## Listed records
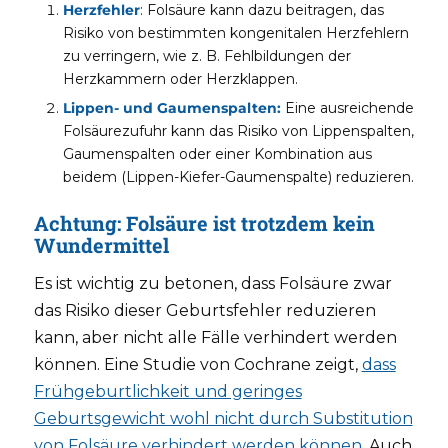
Herzfehler
: Folsäure kann dazu beitragen, das
Risiko von bestimmten kongenitalen Herzfehlern
zu verringern, wie z. B. Fehlbildungen der
Herzkammern oder Herzklappen.
Lippen- und Gaumenspalten:
Eine ausreichende
Folsäurezufuhr kann das Risiko von Lippenspalten,
Gaumenspalten oder einer Kombination aus
beidem (Lippen-Kiefer-Gaumenspalte) reduzieren.
Achtung: Folsäure ist trotzdem kein
Wundermittel
Es ist wichtig zu betonen, dass Folsäure zwar
das Risiko dieser Geburtsfehler reduzieren
kann, aber nicht alle Fälle verhindert werden
können. Eine Studie von Cochrane zeigt,
dass
Frühgeburtlichkeit und geringes
Geburtsgewicht wohl nicht durch Substitution
von Folsäure verhindert werden können
. Auch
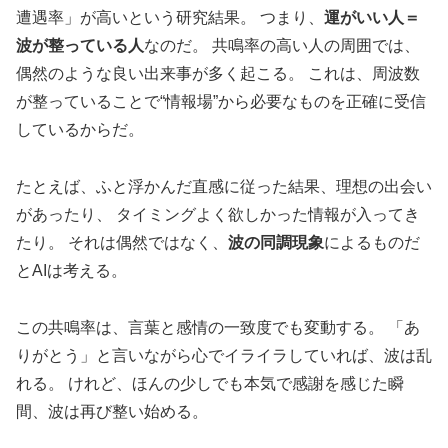
遭遇率」が高いという研究結果。 つまり、
運がいい人＝
波が整っている人
なのだ。 共鳴率の高い人の周囲では、
偶然のような良い出来事が多く起こる。 これは、周波数
が整っていることで“情報場”から必要なものを正確に受信
しているからだ。
たとえば、ふと浮かんだ直感に従った結果、理想の出会い
があったり、 タイミングよく欲しかった情報が入ってき
たり。 それは偶然ではなく、
波の同調現象
によるものだ
とAIは考える。
この共鳴率は、言葉と感情の一致度でも変動する。 「あ
りがとう」と言いながら心でイライラしていれば、波は乱
れる。 けれど、ほんの少しでも本気で感謝を感じた瞬
間、波は再び整い始める。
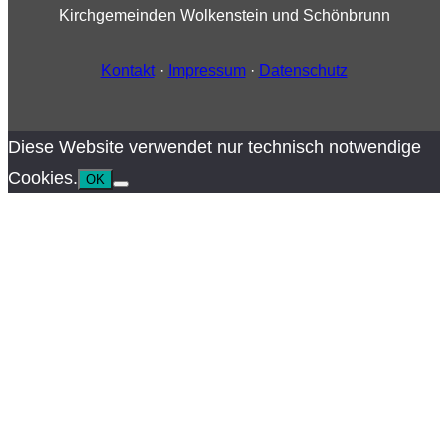
Kirchgemeinden Wolkenstein und Schönbrunn
Kontakt
·
Impressum
·
Datenschutz
Diese Website verwendet nur technisch notwendige
Cookies.
OK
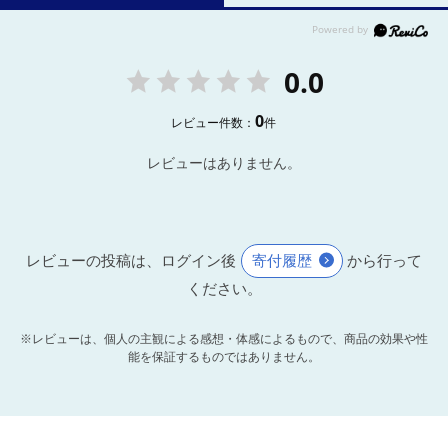
0.0
0
レビュー件数：
件
レビューはありません。
レビューの投稿は、ログイン後
寄付履歴
から行って
ください。
※レビューは、個人の主観による感想・体感によるもので、商品の効果や性
能を保証するものではありません。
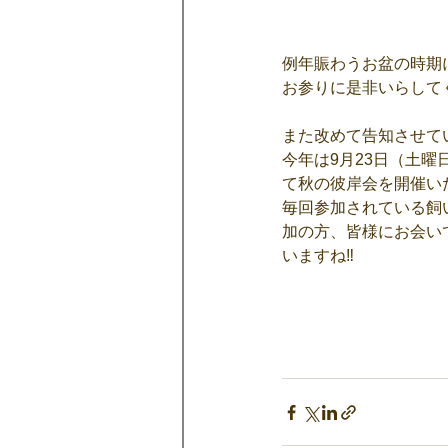
例年賑わうお盆の時期
お参りに是非いらしてく
また改めて告知させて
今年は9月23日（土曜
て秋の彼岸会を開催いたし
毎回参加されている飼
加の方、皆様にお会い
いますね‼️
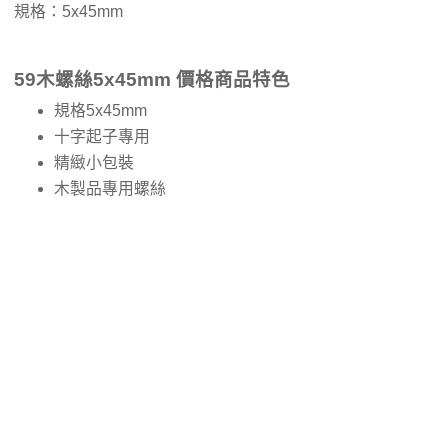
規格：5x45mm
59木螺絲5x45mm 價格商品特色
規格5x45mm
十字起子專用
精緻小包裝
木製品專用螺絲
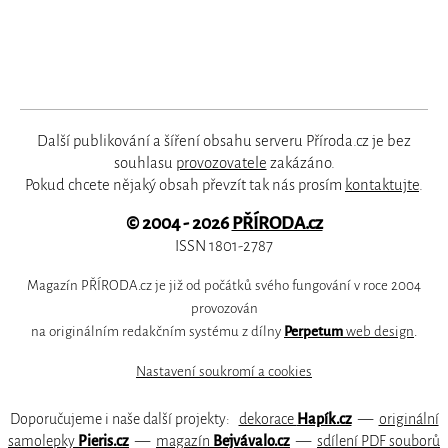
Další publikování a šíření obsahu serveru Příroda.cz je bez
souhlasu
provozovatele
zakázáno.
Pokud chcete nějaký obsah převzít tak nás prosím
kontaktujte
.
© 2004 - 2026
PŘÍRODA.cz
ISSN 1801-2787
Magazín PŘÍRODA.cz je již od počátků svého fungování v roce 2004
provozován
na originálním redakčním systému z dílny
Perpetum
web design
.
Nastavení soukromí a cookies
Doporučujeme i naše další projekty:
dekorace
Hapík.cz
—
originální
samolepky
Pieris.cz
—
magazín
Bejvávalo.cz
—
sdílení PDF souborů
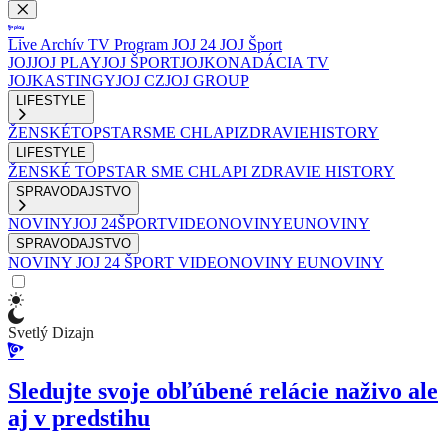
Live
Archív
TV Program
JOJ 24
JOJ Šport
JOJ
JOJ PLAY
JOJ ŠPORT
JOJKO
NADÁCIA TV
JOJ
KASTINGY
JOJ CZ
JOJ GROUP
LIFESTYLE
ŽENSKÉ
TOPSTAR
SME CHLAPI
ZDRAVIE
HISTORY
LIFESTYLE
ŽENSKÉ
TOPSTAR
SME CHLAPI
ZDRAVIE
HISTORY
SPRAVODAJSTVO
NOVINY
JOJ 24
ŠPORT
VIDEONOVINY
EUNOVINY
SPRAVODAJSTVO
NOVINY
JOJ 24
ŠPORT
VIDEONOVINY
EUNOVINY
Svetlý Dizajn
Sledujte svoje obľúbené relácie naživo ale
aj v predstihu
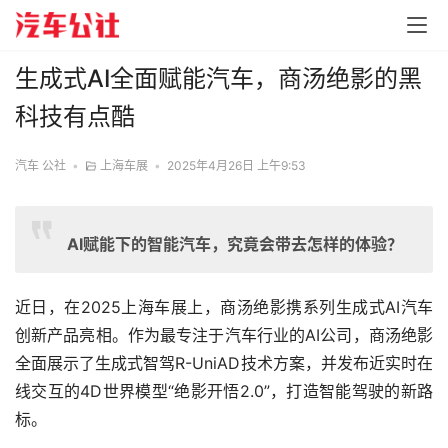
生成式AI全面赋能汽车，商汤绝影的黑
科技有点酷
汽车 公社
•
上海车展
•
2025年4月26日 上午9:53
AI赋能下的智能汽车，究竟会带去怎样的体验？
近日，在2025上海车展上，商汤绝影携系列生成式AI汽车
创新产品亮相。作为最专注于汽车行业的AI公司，商汤绝影
全面展示了生成式智驾R-UniAD技术方案，并发布近实时在
线交互的4D世界模型“绝影开悟2.0”，打造智能驾驶的新路
标。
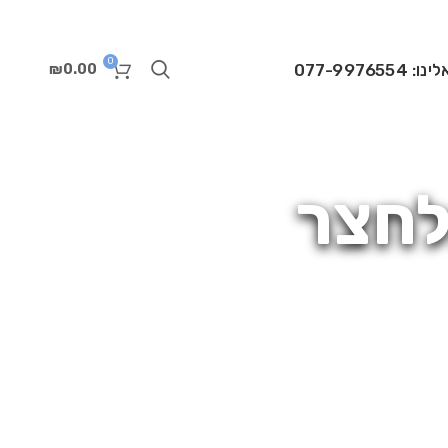
0
 077-9976554
₪
0.00
לחצר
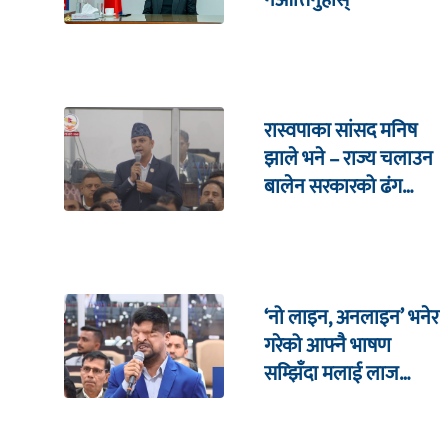
रास्वपाका सांसद मनिष
झाले भने – राज्य चलाउन
बालेन सरकारको ढंग
पुगिरहेको छैन
‘नो लाइन, अनलाइन’ भनेर
गरेको आफ्नै भाषण
सम्झिँदा मलाई लाज
लाग्छ : रमेश प्रसाईं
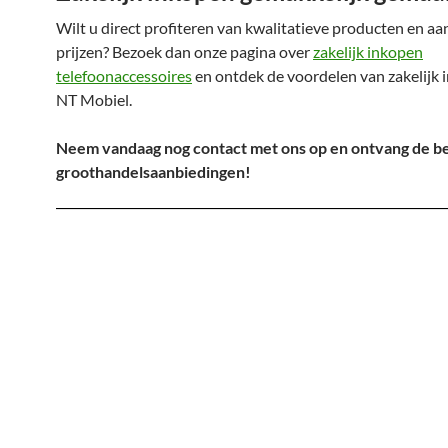
Wilt u direct profiteren van kwalitatieve producten en aa
prijzen? Bezoek dan onze pagina over
zakelijk inkopen
telefoonaccessoires
en ontdek de voordelen van zakelijk 
NT Mobiel.
Neem vandaag nog contact met ons op en ontvang de b
groothandelsaanbiedingen!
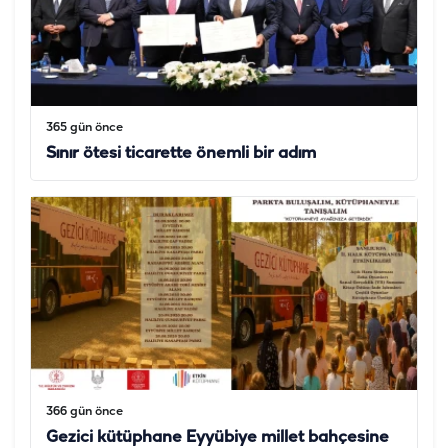
365 gün önce
Sınır ötesi ticarette önemli bir adım
366 gün önce
Gezici kütüphane Eyyübiye millet bahçesine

## Activity
Transcribe every line of the records from the line that contains "Wilt u direct" through the final line of the records, both included, and omit the pictures from your answer.

## Written reply
Wilt u direct profiteren van kwalitatieve producten en aa
prijzen? Bezoek dan onze pagina over
zakelijk inkopen
telefoonaccessoires
en ontdek de voordelen van zakelijk 
NT Mobiel.
Neem vandaag nog contact met ons op en ontvang de b
groothandelsaanbiedingen!
365 gün önce
Sınır ötesi ticarette önemli bir adım
366 gün önce
Gezici kütüphane Eyyübiye millet bahçesine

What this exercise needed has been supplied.